SK Telecom brings GPU infrastructure and large language model development capabilities to the project. The Ministry of National Defence will provide access to GPUs through the government's National AI Project and supply training data. The arrangement suggests the military may eventually use Seoul's planned "AI highway," which aims to deploy 15,000 advanced GPUs by 2028.
The company declined to specify what its defense models will do. Military AI applications range widely-from operational planning and predictive maintenance to signal analysis and autonomous resupply vehicles, according to the UK Ministry of Defence's AI Playbook. Lethal autonomous weapons systems remain a separate concern.

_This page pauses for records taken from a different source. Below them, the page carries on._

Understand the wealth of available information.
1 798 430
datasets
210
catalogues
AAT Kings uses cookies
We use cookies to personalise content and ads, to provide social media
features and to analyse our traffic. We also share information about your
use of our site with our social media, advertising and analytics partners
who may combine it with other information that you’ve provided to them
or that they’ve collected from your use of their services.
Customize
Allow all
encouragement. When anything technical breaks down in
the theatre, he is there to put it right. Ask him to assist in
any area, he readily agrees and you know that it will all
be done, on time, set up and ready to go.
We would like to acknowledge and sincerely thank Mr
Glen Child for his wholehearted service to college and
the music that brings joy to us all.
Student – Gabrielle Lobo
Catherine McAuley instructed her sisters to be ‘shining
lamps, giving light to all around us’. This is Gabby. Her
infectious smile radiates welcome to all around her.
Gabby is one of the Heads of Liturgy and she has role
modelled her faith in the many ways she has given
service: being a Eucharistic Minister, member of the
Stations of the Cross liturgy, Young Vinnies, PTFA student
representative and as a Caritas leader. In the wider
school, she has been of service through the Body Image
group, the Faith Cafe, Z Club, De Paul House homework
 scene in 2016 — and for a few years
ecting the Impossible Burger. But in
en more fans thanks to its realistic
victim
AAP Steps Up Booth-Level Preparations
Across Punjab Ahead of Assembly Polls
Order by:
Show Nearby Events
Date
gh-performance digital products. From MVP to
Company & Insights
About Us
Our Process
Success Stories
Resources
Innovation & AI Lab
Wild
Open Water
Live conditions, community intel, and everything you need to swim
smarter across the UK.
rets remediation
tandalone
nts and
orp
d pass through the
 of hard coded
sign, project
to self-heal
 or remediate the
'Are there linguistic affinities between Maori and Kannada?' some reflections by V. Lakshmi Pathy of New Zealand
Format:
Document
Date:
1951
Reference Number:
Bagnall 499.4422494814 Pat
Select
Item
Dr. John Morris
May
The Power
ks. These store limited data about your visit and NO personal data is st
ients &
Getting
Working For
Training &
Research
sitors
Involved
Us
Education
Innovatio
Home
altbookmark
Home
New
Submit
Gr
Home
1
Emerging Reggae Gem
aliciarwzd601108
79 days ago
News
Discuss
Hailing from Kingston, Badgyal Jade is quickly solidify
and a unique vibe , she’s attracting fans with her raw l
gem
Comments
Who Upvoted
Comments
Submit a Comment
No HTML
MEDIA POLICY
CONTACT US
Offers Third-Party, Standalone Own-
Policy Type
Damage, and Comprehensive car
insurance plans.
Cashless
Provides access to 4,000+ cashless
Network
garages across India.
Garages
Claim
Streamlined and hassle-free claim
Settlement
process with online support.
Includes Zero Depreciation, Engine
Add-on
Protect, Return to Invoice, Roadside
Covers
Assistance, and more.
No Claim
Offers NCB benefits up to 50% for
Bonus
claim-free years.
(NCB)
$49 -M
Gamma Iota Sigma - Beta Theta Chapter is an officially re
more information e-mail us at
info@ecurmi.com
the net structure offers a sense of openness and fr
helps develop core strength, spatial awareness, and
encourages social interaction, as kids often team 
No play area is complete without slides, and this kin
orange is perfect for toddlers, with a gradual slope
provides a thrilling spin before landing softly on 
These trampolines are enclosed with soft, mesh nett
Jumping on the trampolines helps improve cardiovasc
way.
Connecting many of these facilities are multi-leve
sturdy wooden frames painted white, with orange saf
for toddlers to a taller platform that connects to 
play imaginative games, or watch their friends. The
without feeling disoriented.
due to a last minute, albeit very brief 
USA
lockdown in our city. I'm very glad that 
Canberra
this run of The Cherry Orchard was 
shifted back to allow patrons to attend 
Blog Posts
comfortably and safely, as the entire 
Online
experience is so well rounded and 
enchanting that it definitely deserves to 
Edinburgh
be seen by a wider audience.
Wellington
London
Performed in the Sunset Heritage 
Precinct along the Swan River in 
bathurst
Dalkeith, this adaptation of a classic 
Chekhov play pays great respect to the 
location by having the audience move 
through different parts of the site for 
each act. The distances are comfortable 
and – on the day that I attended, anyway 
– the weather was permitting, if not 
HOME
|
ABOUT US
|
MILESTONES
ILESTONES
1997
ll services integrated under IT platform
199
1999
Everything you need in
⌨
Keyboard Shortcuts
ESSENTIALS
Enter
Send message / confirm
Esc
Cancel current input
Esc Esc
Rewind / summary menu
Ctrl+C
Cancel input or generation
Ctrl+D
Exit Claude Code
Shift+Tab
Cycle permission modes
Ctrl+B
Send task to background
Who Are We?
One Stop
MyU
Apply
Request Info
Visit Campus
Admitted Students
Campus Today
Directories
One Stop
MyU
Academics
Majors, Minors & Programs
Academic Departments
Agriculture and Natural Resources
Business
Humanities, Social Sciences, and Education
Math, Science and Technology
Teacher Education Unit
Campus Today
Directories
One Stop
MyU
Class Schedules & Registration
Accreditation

South Korea's motivation appears tied to North Korea's military AI ambitions. Last summer, the Korean People's Army ordered all military branches, including nuclear forces, to develop plans for AI-based combat systems. Whether that represents genuine capability or propaganda, Seoul has reason to treat the threat seriously.
For IT and development professionals, this deal illustrates how AI infrastructure and model deployment are moving into critical infrastructure sectors. Understanding GPU management, model optimization, and large-scale training pipelines has become relevant to defense and government technology work.
Choi Dong-won, director general of the AI infrastructure policy bureau at MSIT, said the collaboration combines "the private sector's outstanding technological capabilities with the government's GPU infrastructure" to strengthen Korea's AI ecosystem.